“So long as they incorporate (or act in the form of a trust), businesses will now be free to trade in or exploit slaves, employ mercenary armies to do dirty work for despots, perform genocides or operate torture prisons for a despot’s political opponents, or engage in piracy – all without civil liability to victims.”
In the words of Judge Pierre Leval, who disagreed with his colleagues, that is the result of today’s ruling by a panel of the U.S. Court of Appeals for the Second Circuit, which concluded that corporations could not be sued for human rights abuses under the Alien Tort Statute (ATS). The ATS generally allows suits in federal courts for violations of international law – but, according to the Second Circuit, not if the violation was committed by a corporation.
The decision in Kiobel v. Royal Dutch Petroleum marks the first time that any appellate court has rejected corporate liability under international law, and only the second time that any court has done so (the first was in a district court decision issued last week). Numerous courts have found that corporations are subject to the same liability as persons. The Kiobel decision is based on a radical misunderstanding of international law; the International Court of Justice has ruled that international law respects the corporate form, and this would be impossible without allowing corporate liability.
Kiobel was brought as a companion case to ERI’s own case Wiwa v. Royal Dutch Petroleum (Shell), which settled last year. Both cases involved Shell’s complicity in serious human rights abuses against the Ogoni people in Nigeria, including the executions of Ken Saro-Wiwa and eight other Ogoni leaders. The new decision will deny justice not just to these Ogoni families, but also to victims of corporate complicity in the Apartheid regime in South Africa, victims of medical experimentation in Nigeria, and possibly even victims of the September 11th attacks–all cases currently being litigated in the Second Circuit.

== Items from a dataset ==
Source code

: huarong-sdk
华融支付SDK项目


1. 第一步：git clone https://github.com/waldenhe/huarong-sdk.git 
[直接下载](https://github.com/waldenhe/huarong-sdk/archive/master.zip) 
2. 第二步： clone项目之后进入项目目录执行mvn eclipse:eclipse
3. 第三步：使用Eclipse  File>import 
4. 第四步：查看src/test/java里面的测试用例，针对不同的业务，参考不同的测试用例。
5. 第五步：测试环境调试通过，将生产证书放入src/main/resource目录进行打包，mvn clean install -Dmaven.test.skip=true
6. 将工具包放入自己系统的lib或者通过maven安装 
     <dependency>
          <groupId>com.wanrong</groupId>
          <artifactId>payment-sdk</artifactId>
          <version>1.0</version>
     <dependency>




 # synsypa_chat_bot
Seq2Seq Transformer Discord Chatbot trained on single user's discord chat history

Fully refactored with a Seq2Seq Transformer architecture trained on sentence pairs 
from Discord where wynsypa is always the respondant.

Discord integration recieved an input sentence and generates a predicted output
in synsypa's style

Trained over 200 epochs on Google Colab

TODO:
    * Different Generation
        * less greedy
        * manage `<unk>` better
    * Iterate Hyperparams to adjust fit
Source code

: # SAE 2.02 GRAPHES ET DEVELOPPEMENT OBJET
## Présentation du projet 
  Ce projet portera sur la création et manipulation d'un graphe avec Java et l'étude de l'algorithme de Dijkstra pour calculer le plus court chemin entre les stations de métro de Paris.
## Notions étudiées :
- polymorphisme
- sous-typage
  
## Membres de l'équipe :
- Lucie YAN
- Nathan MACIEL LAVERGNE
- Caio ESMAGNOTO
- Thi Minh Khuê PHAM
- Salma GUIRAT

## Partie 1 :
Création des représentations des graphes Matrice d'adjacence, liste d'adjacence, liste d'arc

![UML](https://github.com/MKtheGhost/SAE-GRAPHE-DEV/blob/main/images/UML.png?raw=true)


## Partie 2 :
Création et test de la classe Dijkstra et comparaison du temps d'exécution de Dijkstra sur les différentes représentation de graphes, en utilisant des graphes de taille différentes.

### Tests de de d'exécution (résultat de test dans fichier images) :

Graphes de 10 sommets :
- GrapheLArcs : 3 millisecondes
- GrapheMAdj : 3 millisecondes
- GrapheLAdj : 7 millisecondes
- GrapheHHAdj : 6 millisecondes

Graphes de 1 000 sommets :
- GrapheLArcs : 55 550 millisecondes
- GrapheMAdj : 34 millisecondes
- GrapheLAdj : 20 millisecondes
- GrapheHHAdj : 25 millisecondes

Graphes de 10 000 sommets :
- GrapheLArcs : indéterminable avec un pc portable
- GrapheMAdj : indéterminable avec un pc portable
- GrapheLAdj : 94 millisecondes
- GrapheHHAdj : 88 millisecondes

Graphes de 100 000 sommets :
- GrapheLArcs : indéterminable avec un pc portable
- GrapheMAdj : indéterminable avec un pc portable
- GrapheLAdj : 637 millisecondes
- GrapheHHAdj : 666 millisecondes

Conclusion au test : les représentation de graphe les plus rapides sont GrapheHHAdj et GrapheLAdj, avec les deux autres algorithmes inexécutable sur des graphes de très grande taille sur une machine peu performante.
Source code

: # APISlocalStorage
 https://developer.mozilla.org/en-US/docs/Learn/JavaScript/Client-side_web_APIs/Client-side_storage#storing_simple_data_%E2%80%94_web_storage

== Work instructions ==
a - List every group of victims to whom, according to the text on the Kiobel ruling, the new decision will deny justice.
b - Rewrite the part of the text on the Kiobel ruling that opens with the words containing "Kiobel was brought" and closes with "the Second Circuit.", putting "related case" in place of "companion case".
c - Does the text on the Kiobel ruling support each statement below? Answer yes or no, and quote the deciding words.
(i) Kiobel is the first appellate decision to reject corporate liability under international law.
(ii) Judge Pierre Leval agreed with his colleagues on the panel.
(iii) Wiwa v. Royal Dutch Petroleum (Shell) is still being litigated.

== Responses in order ==
a -
- These Ogoni families
- Victims of corporate complicity in the Apartheid regime in South Africa
- Victims of medical experimentation in Nigeria
- Possibly even victims of the September 11th attacks

b -
Kiobel was brought as a related case to ERI’s own case Wiwa v. Royal Dutch Petroleum (Shell), which settled last year. Both cases involved Shell’s complicity in serious human rights abuses against the Ogoni people in Nigeria, including the executions of Ken Saro-Wiwa and eight other Ogoni leaders. The new decision will deny justice not just to these Ogoni families, but also to victims of corporate complicity in the Apartheid regime in South Africa, victims of medical experimentation in Nigeria, and possibly even victims of the September 11th attacks–all cases currently being litigated in the Second Circuit.

c -
(i) Yes: "marks the first time that any appellate court has rejected corporate liability under international law"
(ii) No: "who disagreed with his colleagues"
(iii) No: "which settled last year"